The ProLife Alliance heartily congratulates Mme. Maryannick Pavageau, who has been awarded France’s highest decoration, the Légion d’Honneur, for her anti-euthanasia activity. 30 years ago, at the age of 29, she had a stroke, and was in a coma for three months. She suffers from Locked-in Syndrome, and is virtually completely paralysed but conscious. She can only speak with difficulty, communicates with two fingers on a computer, and is totally dependant on 24 hour care. In spite of this she has remained positive and spoken strongly against euthanasia. She pointed out that a recent study found, to the astonishment of the medical profession, that when asked whether they would want to be resuscitated if they had a heart attack, the great majority of locked-in syndrome patients answered Yes.

“All life is worth living,” Mme. Pavageau says. “It can be beautiful, regardless of the state we are in. And change is always possible. That is the message of hope that I wish to convey. I am firmly against euthanasia because it is not physical suffering that guides the desire to die but a moment of discouragement, feeling like a burden. All those who ask to die are mostly looking for love. My life is not what it could have been but it’s my life. I had the love of my husband and my daughter Miriam, who was two years old at the time and that gave me the strength to fight. “

Two years ago, Mme. Pavageau wrote an article in which she strongly criticised discussion of euthanasia in the media as being harmful in itself to sufferers, who may sometimes be feeling discouraged, and are not helped by what she called hypocritical suggestions that death was a loving answer to their problems.

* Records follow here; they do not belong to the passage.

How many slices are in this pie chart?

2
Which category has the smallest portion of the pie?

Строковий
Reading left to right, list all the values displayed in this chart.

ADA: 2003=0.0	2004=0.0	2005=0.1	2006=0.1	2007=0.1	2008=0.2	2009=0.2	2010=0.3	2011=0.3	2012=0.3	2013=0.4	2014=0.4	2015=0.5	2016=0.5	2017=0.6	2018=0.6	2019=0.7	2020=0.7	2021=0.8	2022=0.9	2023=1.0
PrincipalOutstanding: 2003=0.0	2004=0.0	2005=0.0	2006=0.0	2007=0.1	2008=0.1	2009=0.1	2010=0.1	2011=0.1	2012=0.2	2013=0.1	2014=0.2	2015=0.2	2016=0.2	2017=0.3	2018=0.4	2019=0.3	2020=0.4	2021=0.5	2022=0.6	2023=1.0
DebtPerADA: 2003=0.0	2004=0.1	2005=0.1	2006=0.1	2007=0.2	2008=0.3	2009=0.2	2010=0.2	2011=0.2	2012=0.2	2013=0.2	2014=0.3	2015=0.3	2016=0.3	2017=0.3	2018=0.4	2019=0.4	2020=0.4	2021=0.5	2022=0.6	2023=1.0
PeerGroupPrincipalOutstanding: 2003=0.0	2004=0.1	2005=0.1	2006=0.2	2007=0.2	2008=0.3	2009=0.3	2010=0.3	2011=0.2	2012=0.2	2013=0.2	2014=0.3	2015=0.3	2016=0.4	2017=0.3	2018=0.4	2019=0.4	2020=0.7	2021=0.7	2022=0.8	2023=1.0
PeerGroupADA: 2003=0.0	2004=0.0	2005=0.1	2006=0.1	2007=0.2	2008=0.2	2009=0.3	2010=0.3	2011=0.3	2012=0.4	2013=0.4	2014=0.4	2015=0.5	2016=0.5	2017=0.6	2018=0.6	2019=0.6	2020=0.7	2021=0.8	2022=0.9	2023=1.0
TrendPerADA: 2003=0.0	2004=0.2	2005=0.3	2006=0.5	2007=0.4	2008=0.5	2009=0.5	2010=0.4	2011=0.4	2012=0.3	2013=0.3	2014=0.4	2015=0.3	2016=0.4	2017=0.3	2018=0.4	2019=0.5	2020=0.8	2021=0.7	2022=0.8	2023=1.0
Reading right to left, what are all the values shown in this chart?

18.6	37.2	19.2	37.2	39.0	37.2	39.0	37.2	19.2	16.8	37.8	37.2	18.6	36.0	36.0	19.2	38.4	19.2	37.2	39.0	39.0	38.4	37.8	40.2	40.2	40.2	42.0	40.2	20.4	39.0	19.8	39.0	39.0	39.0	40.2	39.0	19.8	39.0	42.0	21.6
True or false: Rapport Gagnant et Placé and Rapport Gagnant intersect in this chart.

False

A spokesman for the ProLife Alliance said that the Prolife Alliance has pointed out in the past that it is not simply that it would harm vulnerable people in the future if euthanasia were legalised here. Harm is already being done by the constant drip drip of untruthful implication that uncontrollable pain and indignity are inevitable, and that handicapped and chronically ill people would be better off dead. While palliative care has improved enormously over the last thirty years, and is continuing to do so, people have needlessly become more frightened rather than less.

We applaud those like Mme. Pavageau and her family who take a more optimistic view of life.